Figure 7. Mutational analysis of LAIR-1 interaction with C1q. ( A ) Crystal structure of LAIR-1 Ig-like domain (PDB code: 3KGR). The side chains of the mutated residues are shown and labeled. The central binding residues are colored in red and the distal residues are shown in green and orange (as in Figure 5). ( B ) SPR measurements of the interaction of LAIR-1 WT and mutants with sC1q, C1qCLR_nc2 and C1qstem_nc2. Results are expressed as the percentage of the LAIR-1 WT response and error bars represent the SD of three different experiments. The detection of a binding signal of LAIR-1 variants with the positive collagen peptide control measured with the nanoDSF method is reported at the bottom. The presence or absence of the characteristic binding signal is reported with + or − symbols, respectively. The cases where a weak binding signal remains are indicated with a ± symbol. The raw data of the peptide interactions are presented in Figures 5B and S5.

____________________

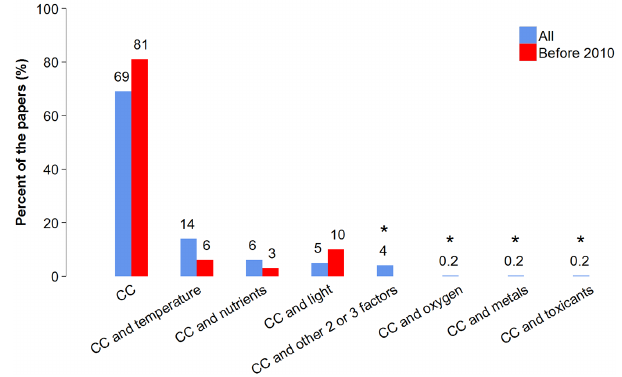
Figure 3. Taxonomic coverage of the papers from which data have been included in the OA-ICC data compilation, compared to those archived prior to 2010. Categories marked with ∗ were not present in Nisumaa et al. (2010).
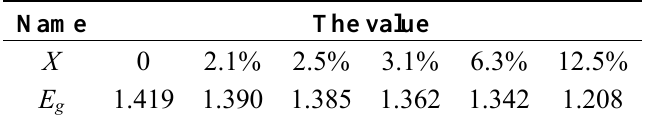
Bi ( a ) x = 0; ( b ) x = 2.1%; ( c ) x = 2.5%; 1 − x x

____________________

From the data above, determine how many lines hold "Figure", and write only the number.

Reply:
2